Langkah ini diambil untuk memastikan seluruh proses pemugaran berjalan sesuai aturan pelestarian bangunan bersejarah.
Kepala Dinas Kebudayaan DKI Jakarta Mochamad Miftahulloh Tamary menegaskan bahwa setiap aktivitas pada bangunan berstatus cagar budaya wajib memperoleh rekomendasi terlebih dahulu.
“Terhadap pekerjaan di Jalan Teuku Umar No. 2 Menteng, Dinas Kebudayaan telah melakukan imbauan penghentian pembongkaran dan pekerjaan,” ucapnya saat dikonfirmasi, Selasa (21/4/2026).
Ia menekankan, penghentian ini bersifat sementara hingga seluruh persyaratan administrasi dipenuhi pihak pelaksana.
Tak hanya menghentikan aktivitas, Pemprov DKI juga memanggil pihak pelaksana proyek untuk dimintai klarifikasi sekaligus mendorong pengurusan izin resmi.
Surat pemanggilan dikirimkan oleh Suku Dinas Cipta Karya, Tata Ruang, dan Pertanahan (CKTRP) Jakarta Pusat pada Kamis (16/4/2026) kemarin.
“Hasilnya, pihak pelaksana akan segera berkoordinasi dengan Dinas Kebudayaan untuk rekomendasi Pemugaran,” ujarnya.

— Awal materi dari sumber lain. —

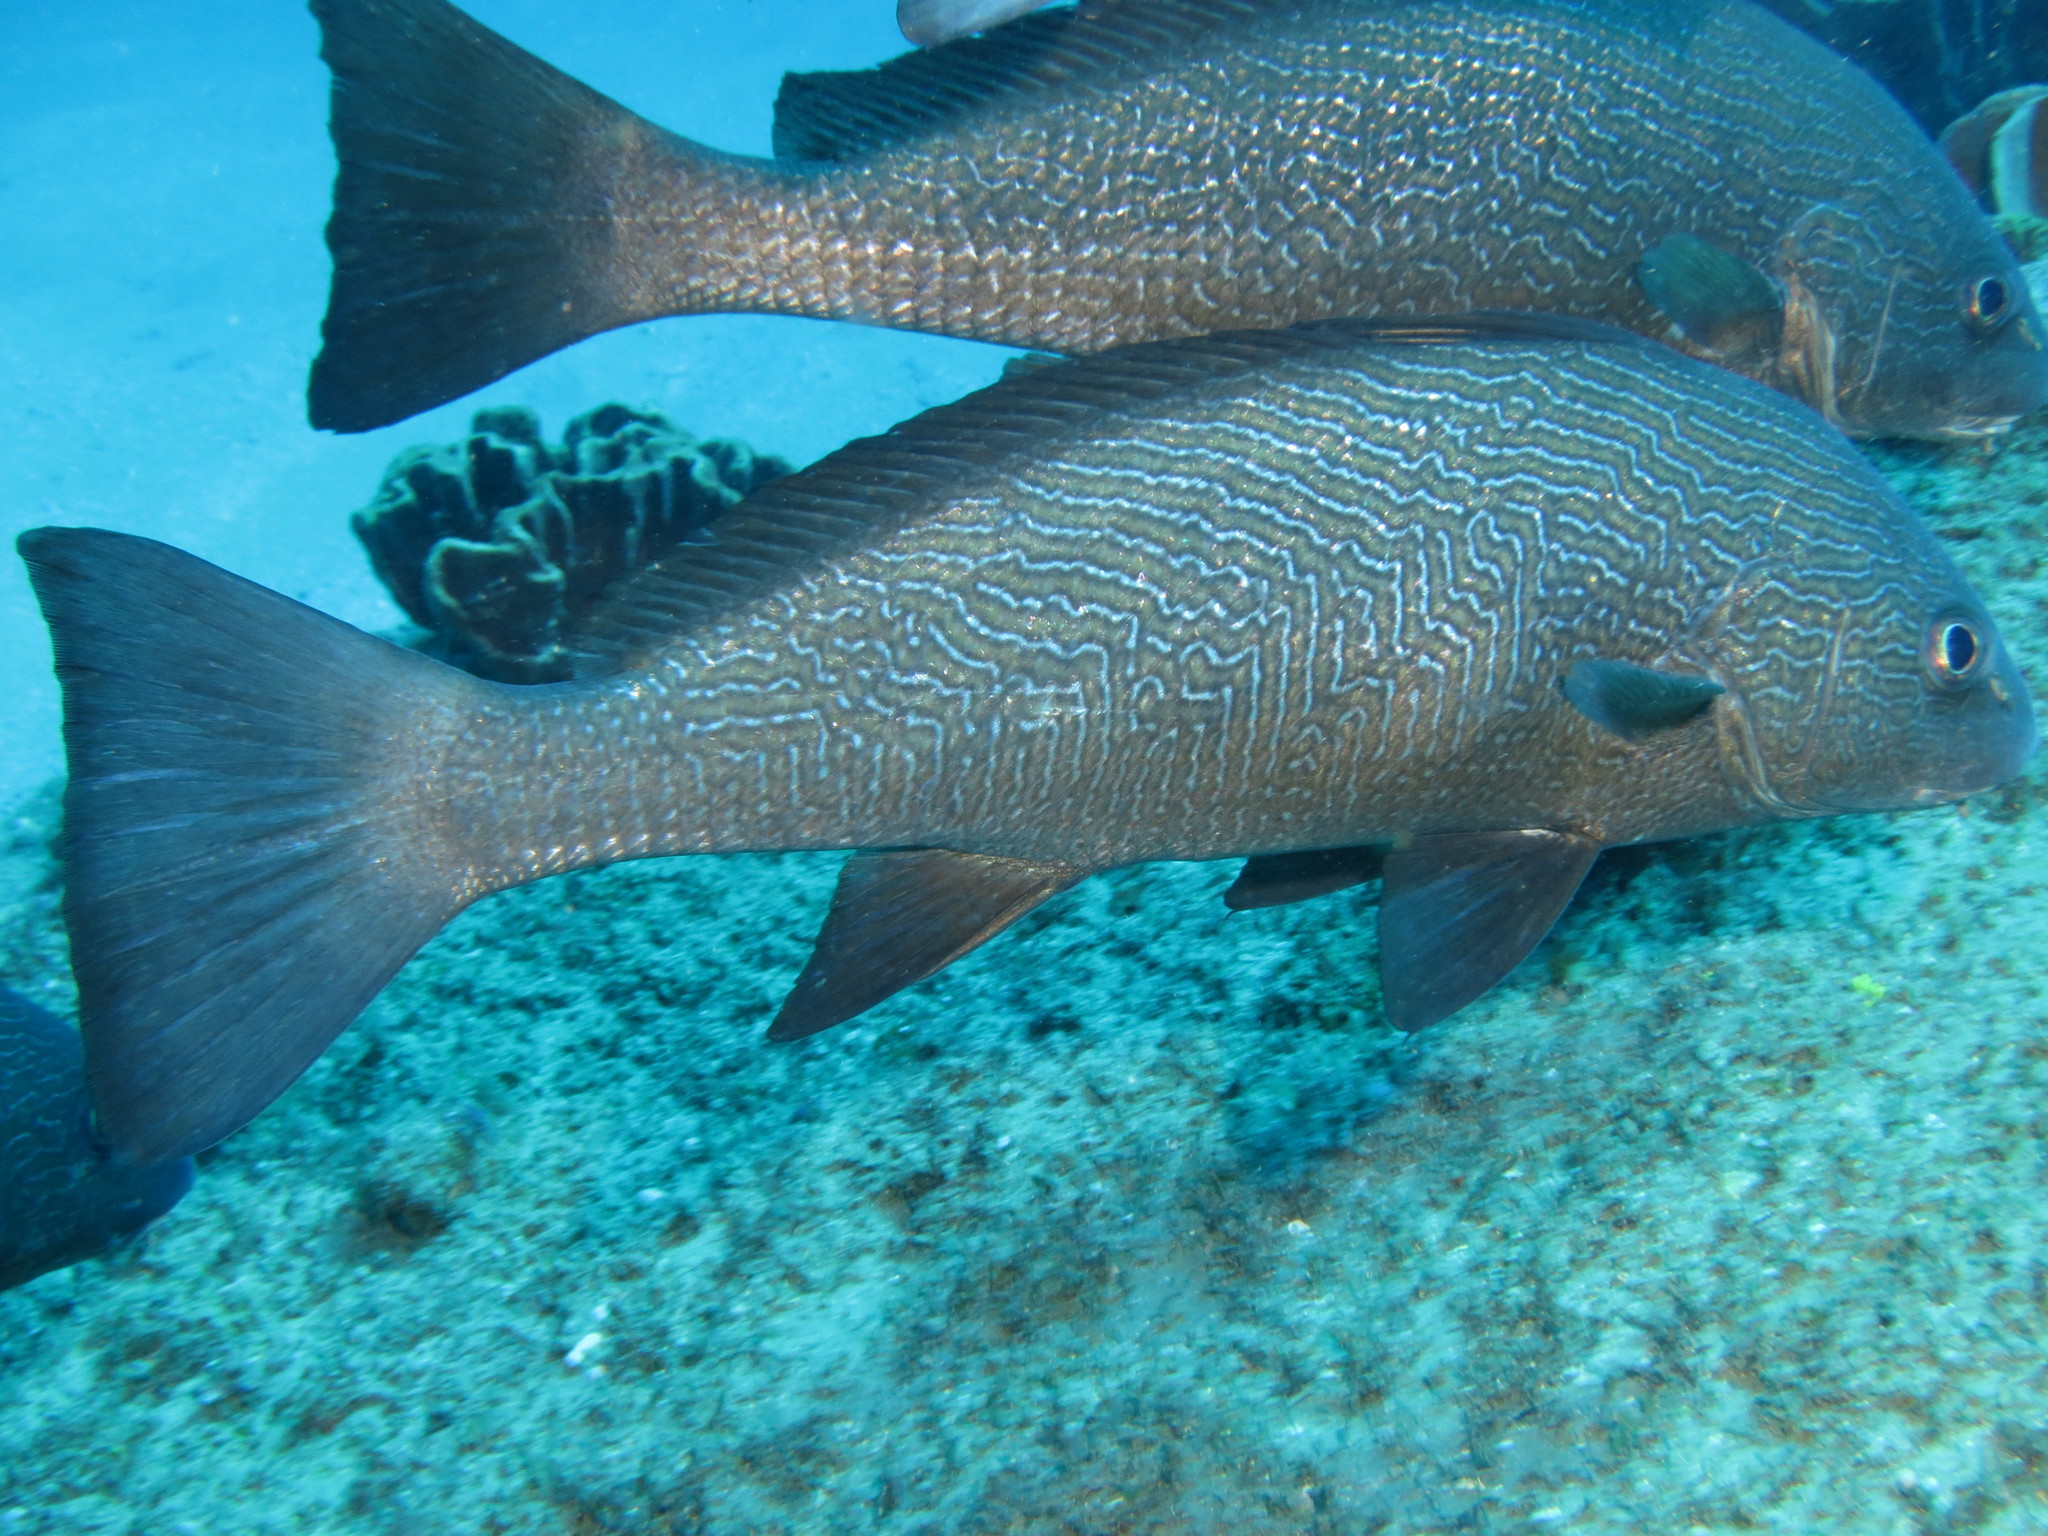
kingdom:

Selanjutnya, Dinas Kebudayan akan berkoordinasi dengan Suku Dinas CKTRP Jakarta Pusat untuk pengawasan di lapangan.
“Untuk pengawasan atas surat tersebut agar dapat dikoordinasikan dengan Suku Dinas Cipta Karya, Tata Ruang dan Pertanahan Kota Administrasi Jakarta Pusat,” tuturnya.
Pengawasan ini penting guna memastikan tidak ada aktivitas lanjutan sebelum izin pemugaran diterbitkan.
Sebelumnya, aktivitas di lokasi sempat menjadi sorotan setelah muncul papan bertuliskan “Bangunan Heritage Sedang Direnovasi” serta pemasangan rangka atap baja ringan di bagian atas bangunan.
Padahal, bangunan tersebut diketahui masuk kawasan cagar budaya yang mensyaratkan izin khusus sebelum dilakukan perubahan fisik.
Namun di lapangan, kegiatan disebut masih berlangsung sehingga memicu polemik, termasuk munculnya klaim kepemilikan lahan dari pihak swasta serta tudingan pelanggaran hukum terhadap pihak lain yang terlibat.